Trouble is, they've got the wrong password.
-- hendrik
(Score: 1, Funny) by Anonymous Coward on Saturday November 07 2020, @04:48PM
I just get unwanted messages from my boss.
(Score: 0) by Anonymous Coward on Saturday November 07 2020, @06:03PM (1 child)
There were a bunch of major password leaks over the years (for example, if you had a LinkedIn account before 2012).
I got hit with an email like that, which was a bit spooky until I realized that the password they had was from literally 10 years ago.
Check your account names on haveibeenpwned to see what leak they probably got the info from.
If you use the same password on multiple sites, this attack is very, very effective. Otherwise, it's basically nothing.
(Score: 0) by Anonymous Coward on Sunday November 08 2020, @03:59AM
What would rattle me is that they have ever had access at all. Even if ten years ago.
Admittedly, my trust on the net is nearly zero, I use anonymous throwaway phones to access it, which I kinda view as a condom.
I am old, I have been waylaied by even the first BBS shared annoyance, the ANSI text bomb. I have had a distrust of mixing code and data ever since.
I have been a student of +Fravia, +ORC, CDC, and +HCU. If these acronyms are unfamiliar, look them up. You will learn something that the MBA never knew even existed.
And I used to work for an aerospace company, that became corporate, and apparently lost every awareness of what their adversary looked like.
My frustration with DRM, coupled with "hold harmless" clauses, was seen as a bad attitude on my part by management. So I did not last long. I never understood security theater. I was of the firm belief that "security by obscurity is not security at all."
Now, all of our stuff is full of backdoors. I am quite sure all who have an interest know about them too.
All that gun twirling, saluting, and displays of rank did not mean that much to me. To me, it was like selecting a head bolt for an engine. The bolt used for the garden gate, although prettily polished, simply would not do.
I gave a damm. I now collect social security. I had rather stayed where I thought I could do some good.
But I also know that there comes a time when men, regardless of their experience, have to be put to pasture , their life experiences no longer germane.
Now, it's "show them the badge!". And we think that is enough.
It isn't. They will come back with something you did not know even existed.
(Score: 3, Touché) by helel on Saturday November 07 2020, @03:40PM
I love how low the bar is for "malware" on ios.
(Score: 4, Interesting) by MostCynical on Saturday November 07 2020, @06:57PM
LineageOS on a 2017 A5.
no Chrome
minimal Google (becaue not everything can be side-loaded)
No clicking on links in SMS,,,, if a courier or anyone sends me a link, and if I am expecting it and if it looks like it may be useul..I email it to my safe email account and use my laptop to check the site.

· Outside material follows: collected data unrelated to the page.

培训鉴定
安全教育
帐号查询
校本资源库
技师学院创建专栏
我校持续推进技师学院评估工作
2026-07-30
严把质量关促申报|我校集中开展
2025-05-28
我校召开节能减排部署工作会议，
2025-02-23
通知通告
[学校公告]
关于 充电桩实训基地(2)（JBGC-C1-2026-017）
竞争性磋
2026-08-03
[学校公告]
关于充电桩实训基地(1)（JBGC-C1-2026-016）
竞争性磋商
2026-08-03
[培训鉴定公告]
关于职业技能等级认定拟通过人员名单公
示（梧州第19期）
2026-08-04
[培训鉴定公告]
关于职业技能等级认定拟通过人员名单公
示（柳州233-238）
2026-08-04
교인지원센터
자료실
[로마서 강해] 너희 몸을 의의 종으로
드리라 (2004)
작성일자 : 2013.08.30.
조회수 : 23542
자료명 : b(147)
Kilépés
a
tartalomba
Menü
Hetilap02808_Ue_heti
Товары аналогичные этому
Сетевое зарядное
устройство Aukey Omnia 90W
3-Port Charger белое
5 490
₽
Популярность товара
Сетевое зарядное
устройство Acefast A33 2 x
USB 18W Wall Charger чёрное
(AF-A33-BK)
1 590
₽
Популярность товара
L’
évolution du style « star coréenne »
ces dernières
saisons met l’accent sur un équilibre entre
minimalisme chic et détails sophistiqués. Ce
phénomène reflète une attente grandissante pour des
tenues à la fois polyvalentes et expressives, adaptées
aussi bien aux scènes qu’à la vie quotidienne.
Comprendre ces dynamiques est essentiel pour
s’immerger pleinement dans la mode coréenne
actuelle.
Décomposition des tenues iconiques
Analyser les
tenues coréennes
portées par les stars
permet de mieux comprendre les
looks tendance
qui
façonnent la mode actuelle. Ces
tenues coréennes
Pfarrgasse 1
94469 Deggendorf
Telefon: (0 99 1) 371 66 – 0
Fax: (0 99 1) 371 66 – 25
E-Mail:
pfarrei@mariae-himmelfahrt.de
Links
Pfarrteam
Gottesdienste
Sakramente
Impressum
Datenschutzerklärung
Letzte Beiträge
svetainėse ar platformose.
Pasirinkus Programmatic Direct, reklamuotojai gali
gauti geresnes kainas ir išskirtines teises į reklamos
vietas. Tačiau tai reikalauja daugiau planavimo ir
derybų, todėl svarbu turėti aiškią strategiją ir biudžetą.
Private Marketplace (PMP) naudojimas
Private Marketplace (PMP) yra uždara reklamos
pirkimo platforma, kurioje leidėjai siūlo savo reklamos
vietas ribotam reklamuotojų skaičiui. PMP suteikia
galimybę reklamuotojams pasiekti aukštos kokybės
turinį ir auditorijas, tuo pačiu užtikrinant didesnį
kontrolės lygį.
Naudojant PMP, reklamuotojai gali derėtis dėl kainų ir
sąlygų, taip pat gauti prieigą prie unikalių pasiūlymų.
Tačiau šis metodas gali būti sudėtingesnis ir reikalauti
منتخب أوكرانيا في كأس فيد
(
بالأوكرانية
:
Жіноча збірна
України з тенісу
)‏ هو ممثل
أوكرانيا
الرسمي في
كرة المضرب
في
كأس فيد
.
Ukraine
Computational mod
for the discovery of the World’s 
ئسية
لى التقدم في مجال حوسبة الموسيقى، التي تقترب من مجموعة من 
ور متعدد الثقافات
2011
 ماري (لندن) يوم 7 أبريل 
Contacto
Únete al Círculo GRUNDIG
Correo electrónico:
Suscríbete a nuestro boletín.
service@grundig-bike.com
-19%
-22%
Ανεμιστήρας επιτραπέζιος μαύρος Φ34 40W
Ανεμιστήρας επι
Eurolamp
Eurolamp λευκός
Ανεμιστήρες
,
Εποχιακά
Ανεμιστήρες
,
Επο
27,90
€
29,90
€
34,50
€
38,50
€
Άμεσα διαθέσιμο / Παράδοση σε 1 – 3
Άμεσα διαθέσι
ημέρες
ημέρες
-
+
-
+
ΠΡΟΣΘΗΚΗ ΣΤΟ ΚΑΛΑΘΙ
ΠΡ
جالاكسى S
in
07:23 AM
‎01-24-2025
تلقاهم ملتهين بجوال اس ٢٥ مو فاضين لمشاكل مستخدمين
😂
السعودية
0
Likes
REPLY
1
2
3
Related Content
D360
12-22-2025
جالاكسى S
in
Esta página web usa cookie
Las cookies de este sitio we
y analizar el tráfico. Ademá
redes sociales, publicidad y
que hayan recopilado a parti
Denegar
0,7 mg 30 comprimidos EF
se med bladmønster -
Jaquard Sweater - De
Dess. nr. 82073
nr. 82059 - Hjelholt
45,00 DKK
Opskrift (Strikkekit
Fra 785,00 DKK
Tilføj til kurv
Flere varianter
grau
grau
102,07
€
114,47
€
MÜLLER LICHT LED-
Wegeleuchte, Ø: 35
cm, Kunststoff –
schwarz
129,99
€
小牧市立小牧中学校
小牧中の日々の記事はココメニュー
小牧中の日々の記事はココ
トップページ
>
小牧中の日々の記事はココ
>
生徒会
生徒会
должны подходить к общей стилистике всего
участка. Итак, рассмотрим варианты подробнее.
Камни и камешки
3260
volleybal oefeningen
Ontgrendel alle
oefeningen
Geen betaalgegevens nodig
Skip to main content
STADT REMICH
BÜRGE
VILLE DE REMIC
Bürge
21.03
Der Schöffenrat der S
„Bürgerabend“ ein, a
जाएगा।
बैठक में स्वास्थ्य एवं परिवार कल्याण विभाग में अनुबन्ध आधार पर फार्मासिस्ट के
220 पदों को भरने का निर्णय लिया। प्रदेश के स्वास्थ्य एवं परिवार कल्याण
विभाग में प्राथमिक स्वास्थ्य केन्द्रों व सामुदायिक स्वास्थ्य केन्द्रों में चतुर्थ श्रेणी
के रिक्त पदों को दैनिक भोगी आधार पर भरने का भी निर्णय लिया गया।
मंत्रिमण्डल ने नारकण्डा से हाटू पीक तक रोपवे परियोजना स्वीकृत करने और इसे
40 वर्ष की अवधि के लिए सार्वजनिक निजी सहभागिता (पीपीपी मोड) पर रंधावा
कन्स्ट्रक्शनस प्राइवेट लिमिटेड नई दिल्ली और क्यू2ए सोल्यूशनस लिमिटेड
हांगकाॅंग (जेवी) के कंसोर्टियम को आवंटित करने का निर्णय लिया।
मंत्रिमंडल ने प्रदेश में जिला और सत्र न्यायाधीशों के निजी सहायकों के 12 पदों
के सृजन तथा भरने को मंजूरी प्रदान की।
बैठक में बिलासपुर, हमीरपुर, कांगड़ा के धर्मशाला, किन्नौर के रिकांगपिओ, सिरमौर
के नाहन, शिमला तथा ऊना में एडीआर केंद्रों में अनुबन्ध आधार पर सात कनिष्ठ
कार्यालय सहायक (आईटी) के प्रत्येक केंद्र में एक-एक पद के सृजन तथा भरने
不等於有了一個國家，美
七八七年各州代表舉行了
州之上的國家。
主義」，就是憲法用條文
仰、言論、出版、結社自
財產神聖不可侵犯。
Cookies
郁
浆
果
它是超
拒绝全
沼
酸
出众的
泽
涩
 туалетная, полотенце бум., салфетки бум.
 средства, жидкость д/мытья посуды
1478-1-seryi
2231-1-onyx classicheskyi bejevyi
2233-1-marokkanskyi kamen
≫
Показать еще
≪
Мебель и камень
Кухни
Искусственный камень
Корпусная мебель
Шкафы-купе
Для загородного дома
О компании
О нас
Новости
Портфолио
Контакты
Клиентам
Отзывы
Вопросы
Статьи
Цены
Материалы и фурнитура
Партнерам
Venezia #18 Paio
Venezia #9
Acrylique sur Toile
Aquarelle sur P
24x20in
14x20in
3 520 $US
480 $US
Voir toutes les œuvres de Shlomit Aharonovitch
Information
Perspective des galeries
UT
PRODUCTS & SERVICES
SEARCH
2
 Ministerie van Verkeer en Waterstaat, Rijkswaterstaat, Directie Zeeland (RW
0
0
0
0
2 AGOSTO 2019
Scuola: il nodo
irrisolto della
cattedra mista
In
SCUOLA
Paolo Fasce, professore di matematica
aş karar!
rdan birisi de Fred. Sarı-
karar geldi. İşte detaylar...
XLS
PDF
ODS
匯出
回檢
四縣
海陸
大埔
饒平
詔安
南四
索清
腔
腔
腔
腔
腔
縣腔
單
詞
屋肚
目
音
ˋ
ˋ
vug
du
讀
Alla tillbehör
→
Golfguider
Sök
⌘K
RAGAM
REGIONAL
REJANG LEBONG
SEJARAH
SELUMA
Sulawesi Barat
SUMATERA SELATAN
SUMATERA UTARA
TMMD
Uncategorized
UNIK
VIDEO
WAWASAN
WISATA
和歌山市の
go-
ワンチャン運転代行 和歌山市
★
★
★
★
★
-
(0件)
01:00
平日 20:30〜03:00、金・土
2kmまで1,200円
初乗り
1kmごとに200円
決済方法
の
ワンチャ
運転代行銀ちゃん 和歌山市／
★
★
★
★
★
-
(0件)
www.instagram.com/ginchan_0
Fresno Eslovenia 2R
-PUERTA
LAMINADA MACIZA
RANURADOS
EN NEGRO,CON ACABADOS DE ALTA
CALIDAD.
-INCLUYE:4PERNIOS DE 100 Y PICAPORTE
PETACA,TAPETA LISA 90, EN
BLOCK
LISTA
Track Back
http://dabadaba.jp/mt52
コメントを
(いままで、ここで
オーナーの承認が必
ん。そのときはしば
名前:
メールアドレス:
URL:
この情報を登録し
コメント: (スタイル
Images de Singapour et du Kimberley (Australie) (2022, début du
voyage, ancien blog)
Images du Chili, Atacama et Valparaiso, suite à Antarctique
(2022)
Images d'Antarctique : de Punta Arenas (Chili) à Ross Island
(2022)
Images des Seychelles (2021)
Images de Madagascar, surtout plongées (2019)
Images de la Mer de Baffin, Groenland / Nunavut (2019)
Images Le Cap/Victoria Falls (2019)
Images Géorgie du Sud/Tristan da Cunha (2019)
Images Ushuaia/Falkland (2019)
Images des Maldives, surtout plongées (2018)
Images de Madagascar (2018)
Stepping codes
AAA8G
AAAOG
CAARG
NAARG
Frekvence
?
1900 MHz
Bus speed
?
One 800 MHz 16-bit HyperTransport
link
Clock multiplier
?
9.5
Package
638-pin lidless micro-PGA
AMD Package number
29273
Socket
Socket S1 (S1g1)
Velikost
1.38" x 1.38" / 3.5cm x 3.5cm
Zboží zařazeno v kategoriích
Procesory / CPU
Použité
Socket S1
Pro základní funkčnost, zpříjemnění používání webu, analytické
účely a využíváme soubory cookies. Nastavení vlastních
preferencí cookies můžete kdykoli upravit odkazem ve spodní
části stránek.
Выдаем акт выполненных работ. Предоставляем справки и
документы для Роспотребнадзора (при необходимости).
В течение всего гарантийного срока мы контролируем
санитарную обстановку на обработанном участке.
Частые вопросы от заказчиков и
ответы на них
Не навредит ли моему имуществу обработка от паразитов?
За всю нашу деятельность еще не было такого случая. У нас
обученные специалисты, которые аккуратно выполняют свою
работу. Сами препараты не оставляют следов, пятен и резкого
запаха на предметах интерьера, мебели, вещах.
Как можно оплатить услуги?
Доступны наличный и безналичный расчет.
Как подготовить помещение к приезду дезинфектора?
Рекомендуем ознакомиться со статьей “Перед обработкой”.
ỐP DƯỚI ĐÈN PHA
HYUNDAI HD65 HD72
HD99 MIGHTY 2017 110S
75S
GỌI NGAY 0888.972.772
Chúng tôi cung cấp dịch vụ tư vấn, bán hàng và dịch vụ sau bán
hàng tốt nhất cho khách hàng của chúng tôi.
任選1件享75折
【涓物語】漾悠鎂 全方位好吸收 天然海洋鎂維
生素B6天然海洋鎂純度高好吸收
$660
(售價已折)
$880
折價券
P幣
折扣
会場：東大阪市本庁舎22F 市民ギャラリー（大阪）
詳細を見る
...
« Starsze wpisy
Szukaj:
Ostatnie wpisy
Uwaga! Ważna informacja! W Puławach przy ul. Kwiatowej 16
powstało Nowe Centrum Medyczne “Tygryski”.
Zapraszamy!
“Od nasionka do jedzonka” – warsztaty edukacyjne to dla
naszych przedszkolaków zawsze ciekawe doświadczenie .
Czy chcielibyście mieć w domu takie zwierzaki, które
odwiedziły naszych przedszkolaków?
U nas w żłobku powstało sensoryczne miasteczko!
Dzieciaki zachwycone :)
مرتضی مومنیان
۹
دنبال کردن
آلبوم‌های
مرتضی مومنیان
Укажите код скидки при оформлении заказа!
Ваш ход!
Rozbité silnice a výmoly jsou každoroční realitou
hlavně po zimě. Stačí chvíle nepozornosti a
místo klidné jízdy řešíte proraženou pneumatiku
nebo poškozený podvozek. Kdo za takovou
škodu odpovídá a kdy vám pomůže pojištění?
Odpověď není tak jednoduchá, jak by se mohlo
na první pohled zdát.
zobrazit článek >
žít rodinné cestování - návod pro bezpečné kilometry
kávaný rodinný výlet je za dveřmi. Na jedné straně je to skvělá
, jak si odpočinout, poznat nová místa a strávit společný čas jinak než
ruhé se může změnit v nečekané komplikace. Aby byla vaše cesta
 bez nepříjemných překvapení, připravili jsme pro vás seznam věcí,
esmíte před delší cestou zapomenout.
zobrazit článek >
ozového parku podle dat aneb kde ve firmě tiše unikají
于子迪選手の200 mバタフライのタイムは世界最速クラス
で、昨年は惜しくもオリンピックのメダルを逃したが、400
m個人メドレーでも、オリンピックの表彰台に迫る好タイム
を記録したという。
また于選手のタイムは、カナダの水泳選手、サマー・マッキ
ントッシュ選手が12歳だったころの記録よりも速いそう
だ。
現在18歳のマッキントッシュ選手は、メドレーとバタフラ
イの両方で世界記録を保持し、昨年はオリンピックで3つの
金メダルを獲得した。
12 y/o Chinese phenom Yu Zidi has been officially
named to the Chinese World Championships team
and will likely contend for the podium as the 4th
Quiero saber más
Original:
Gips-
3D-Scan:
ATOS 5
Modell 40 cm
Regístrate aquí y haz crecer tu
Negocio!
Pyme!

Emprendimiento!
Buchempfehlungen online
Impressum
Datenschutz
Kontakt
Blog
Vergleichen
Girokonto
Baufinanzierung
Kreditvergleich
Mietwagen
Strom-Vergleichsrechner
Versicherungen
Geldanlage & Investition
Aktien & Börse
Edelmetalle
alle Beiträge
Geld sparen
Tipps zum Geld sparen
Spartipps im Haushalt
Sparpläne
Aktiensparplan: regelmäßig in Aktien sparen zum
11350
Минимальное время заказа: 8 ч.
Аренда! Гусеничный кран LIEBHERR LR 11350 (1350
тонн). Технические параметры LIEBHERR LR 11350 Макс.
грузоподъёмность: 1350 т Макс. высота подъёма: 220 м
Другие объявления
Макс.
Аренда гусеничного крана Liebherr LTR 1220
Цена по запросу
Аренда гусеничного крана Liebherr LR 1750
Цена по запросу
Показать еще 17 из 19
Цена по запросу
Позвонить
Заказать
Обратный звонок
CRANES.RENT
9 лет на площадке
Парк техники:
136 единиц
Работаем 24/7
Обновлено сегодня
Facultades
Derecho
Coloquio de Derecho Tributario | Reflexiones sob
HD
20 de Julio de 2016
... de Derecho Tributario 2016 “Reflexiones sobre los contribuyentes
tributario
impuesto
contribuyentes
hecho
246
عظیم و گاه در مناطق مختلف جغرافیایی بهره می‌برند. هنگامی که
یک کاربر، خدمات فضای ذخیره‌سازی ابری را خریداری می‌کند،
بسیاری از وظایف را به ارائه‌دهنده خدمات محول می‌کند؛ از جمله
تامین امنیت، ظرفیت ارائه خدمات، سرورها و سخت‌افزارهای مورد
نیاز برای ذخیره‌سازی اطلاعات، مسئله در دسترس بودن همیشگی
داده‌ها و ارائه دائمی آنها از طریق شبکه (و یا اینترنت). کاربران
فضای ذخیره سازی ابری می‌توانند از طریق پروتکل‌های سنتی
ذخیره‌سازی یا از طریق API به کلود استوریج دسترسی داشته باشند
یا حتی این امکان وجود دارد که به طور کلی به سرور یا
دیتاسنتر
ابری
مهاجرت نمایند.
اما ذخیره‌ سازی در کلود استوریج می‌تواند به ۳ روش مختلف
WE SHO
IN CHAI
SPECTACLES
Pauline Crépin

Links in emails and SMS are there to be ignored and deleted on my personal laptop and phone
Work - well, they insist on document sharing via email, and links to videos and chats fly thick and fast.. but it is both from *known* email accounts and if it goes wrong, the company can deal with it.
Also Personal - personal laptop / Work - work laptop.
"I guess once you start doubting, there's no end to it." -Batou, Ghost in the Shell: Stand Alone Complex
(Score: 3, Interesting) by Common Joe on Sunday November 08 2020, @09:06AM
"Smishing" for SMS phishing? Who comes up with these stupid words?
I hadn't heard of it before, but a quick google shows that apparently it's at thing.
There's "vishing [vrbo.com]" too for voice phishing. Like our lives needed to be made needlessly more complicated.
Or maybe I just inadvertently joined the "get off my lawn crowd".